Project description:BACKGROUND:Patient portals are widely adopted in the United States and allow millions of patients access to their electronic health records (EHRs), including their EHR clinical notes. A patient's ability to understand the information in the EHR is dependent on their overall health literacy. Although many tests of health literacy exist, none specifically focuses on EHR note comprehension. OBJECTIVE:The aim of this paper was to develop an instrument to assess patients' EHR note comprehension. METHODS:We identified 6 common diseases or conditions (heart failure, diabetes, cancer, hypertension, chronic obstructive pulmonary disease, and liver failure) and selected 5 representative EHR notes for each disease or condition. One note that did not contain natural language text was removed. Questions were generated from these notes using Sentence Verification Technique and were analyzed using item response theory (IRT) to identify a set of questions that represent a good test of ability for EHR note comprehension. RESULTS:Using Sentence Verification Technique, 154 questions were generated from the 29 EHR notes initially obtained. Of these, 83 were manually selected for inclusion in the Amazon Mechanical Turk crowdsourcing tasks and 55 were ultimately retained following IRT analysis. A follow-up validation with a second Amazon Mechanical Turk task and IRT analysis confirmed that the 55 questions test a latent ability dimension for EHR note comprehension. A short test of 14 items was created along with the 55-item test.
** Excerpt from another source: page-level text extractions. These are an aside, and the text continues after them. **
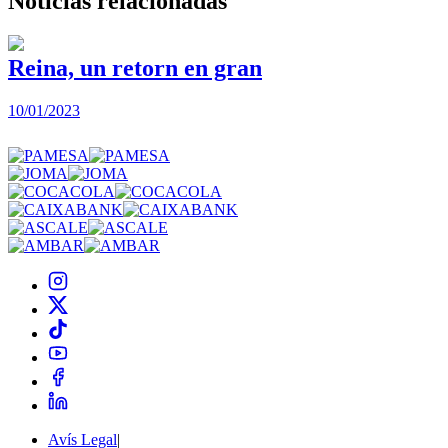
Noticias
relacionadas
Reina, un retorn en gran
10/01/2023
2
Avís Legal
|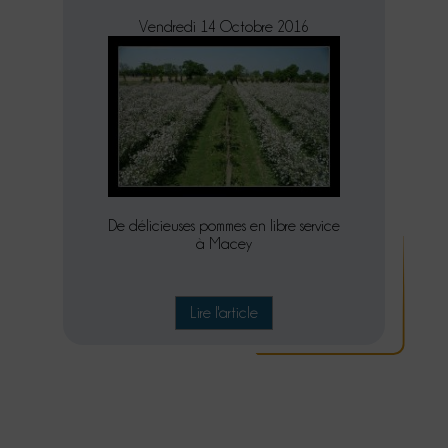
Vendredi 14 Octobre 2016
De délicieuses pommes en libre service
à Macey
Lire l'article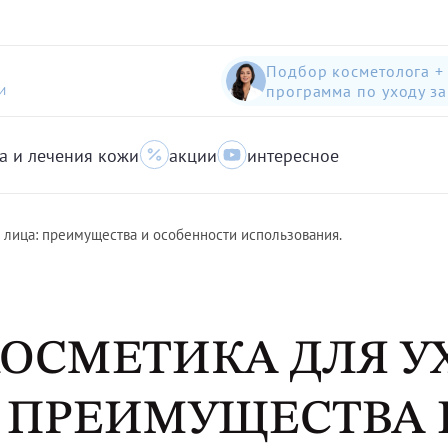
Подбор косметолога +
программа по уходу з
И
а и лечения кожи
акции
интересное
шампунь-пилинг для защиты волос с яблоком
Anti-Pollution peeling Shampoo with Swiss Apple
очищающий гель для кожи с акне для лица
 лица: преимущества и особенности использования.
ОСМЕТИКА ДЛЯ У
 ПРЕИМУЩЕСТВА 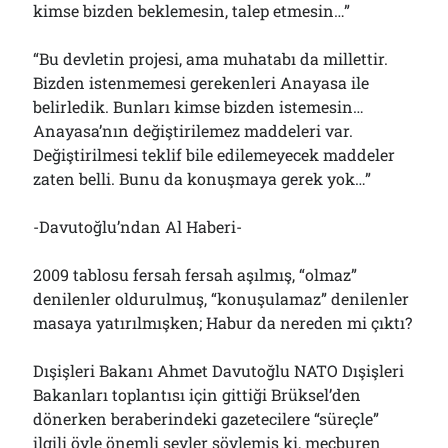
kimse bizden beklemesin, talep etmesin…”
“Bu devletin projesi, ama muhatabı da millettir.
Bizden istenmemesi gerekenleri Anayasa ile
belirledik. Bunları kimse bizden istemesin…
Anayasa’nın değiştirilemez maddeleri var.
Değiştirilmesi teklif bile edilemeyecek maddeler
zaten belli. Bunu da konuşmaya gerek yok…”
-Davutoğlu’ndan Al Haberi-
2009 tablosu fersah fersah aşılmış, “olmaz”
denilenler oldurulmuş, “konuşulamaz” denilenler
masaya yatırılmışken; Habur da nereden mi çıktı?
Dışişleri Bakanı Ahmet Davutoğlu NATO Dışişleri
Bakanları toplantısı için gittiği Brüksel’den
dönerken beraberindeki gazetecilere “süreçle”
ilgili öyle önemli şeyler söylemiş ki, mecburen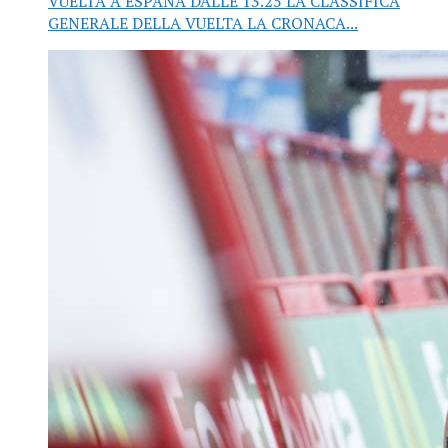
VUELTA A ESPAÑA DALLE 13.25 LA CLASSIFICA
GENERALE DELLA VUELTA LA CRONACA...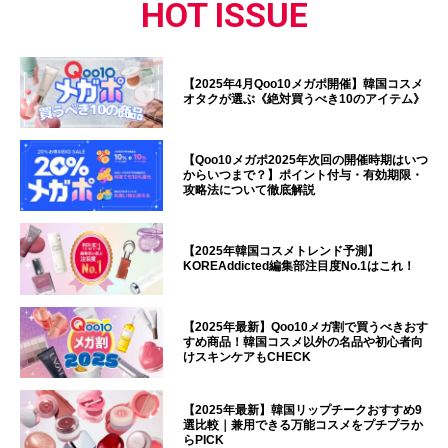
HOT ISSUE
【2025年4月Qoo10メガポ開催】韓国コスメ
オタクが選ぶ《絶対買うべき10のアイテム》
【Qoo10メガポ2025年次回の開催時期はいつ
からいつまで？】ポイント付与・有効期限・
攻略法について徹底解説
【2025年韓国コスメトレンド予測】
KOREAddicted編集部注目度No.1はこれ！
【2025年最新】Qoo10メガ割で買うべきおす
すめ商品！韓国コスメ以外の名品や初心者向
けスキンケアもCHECK
【2025年最新】韓国リップチークおすすめ9
選比較｜兼用できる万能コスメをプチプラか
らPICK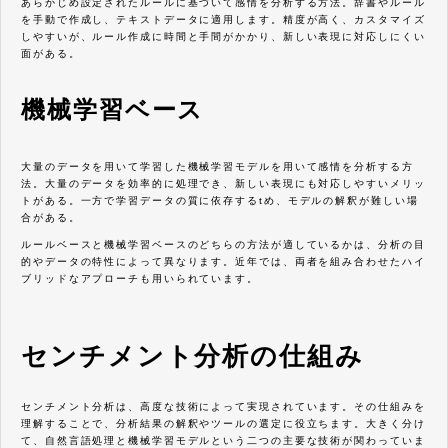
あらかじめ設定されたルールに基づいて感情を分析する方法。辞書やルール
を手動で作成し、テキストデータに適用します。精度が高く、カスタマイズ
しやすいが、ルール作成に時間と手間がかかり、新しい表現に対応しにくい
面がある。
機械学習ベース
大量のデータを用いて学習した機械学習モデルを用いて感情を分析する方
法。大量のデータを効率的に処理でき、新しい表現にも対応しやすいメリッ
トがある。一方で学習データの質に依存するtめ、モデルの解釈が難しい場
合がある。
ルールベースと機械学習ベースのどちらの方法が適しているかは、分析の目
的やデータの特性によって異なります。近年では、両者を組み合わせたハイ
ブリッドなアプローチも用いられています。
センチメント分析の仕組み
センチメント分析は、高度な技術によって実現されています。その仕組みを
理解することで、分析結果の解釈やツールの選定に役立ちます。大きく分け
て、自然言語処理と機械学習モデルという二つの主要な技術が関わっていま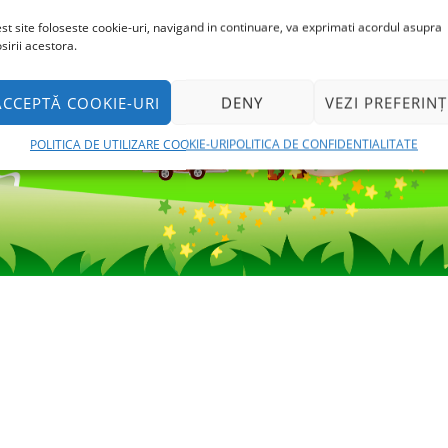
TICA DE UTILIZARE COOKIE-URI
POLITICA DE CONFIDENT
st site foloseste cookie-uri, navigand in continuare, va exprimati acordul asupra
osirii acestora.
© Toate drepturile sunt rezervate.
Education Soul by
WE
ACCEPTĂ COOKIE-URI
DENY
VEZI PREFERINȚ
POLITICA DE UTILIZARE COOKIE-URI
POLITICA DE CONFIDENTIALITATE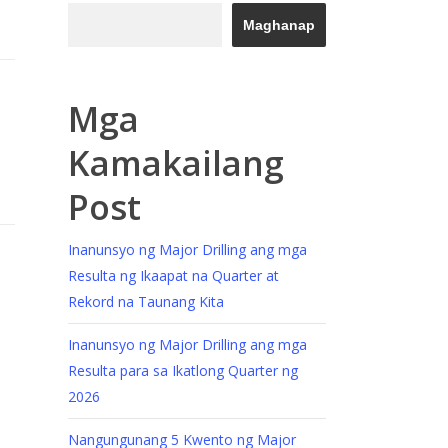
Maghanap
Mga
Kamakailang
Post
Inanunsyo ng Major Drilling ang mga
Resulta ng Ikaapat na Quarter at
Rekord na Taunang Kita
Inanunsyo ng Major Drilling ang mga
Resulta para sa Ikatlong Quarter ng
2026
Nangungunang 5 Kwento ng Major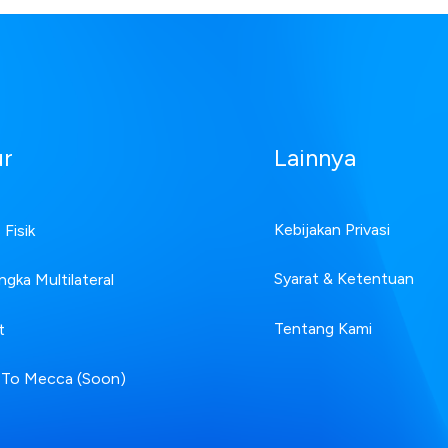
ur
Lainnya
Kebijakan Privasi
Fisik
Syarat & Ketentuan
ngka Multilateral
Tentang Kami
t
 To Mecca (Soon)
CONCLUSIONS:We developed ComprehENotes, an instrument for assessing EHR note comprehension from existing EHR notes, gathered responses using crowdsourcing, and used IRT to analyze those responses, thus resulting in a set of questions to measure EHR note comprehension. Crowdsourced responses from Amazon Mechanical Turk can be used to estimate item parameters and select a subset of items for inclusion in the test set using IRT. The final set of questions is the first test of EHR note comprehension.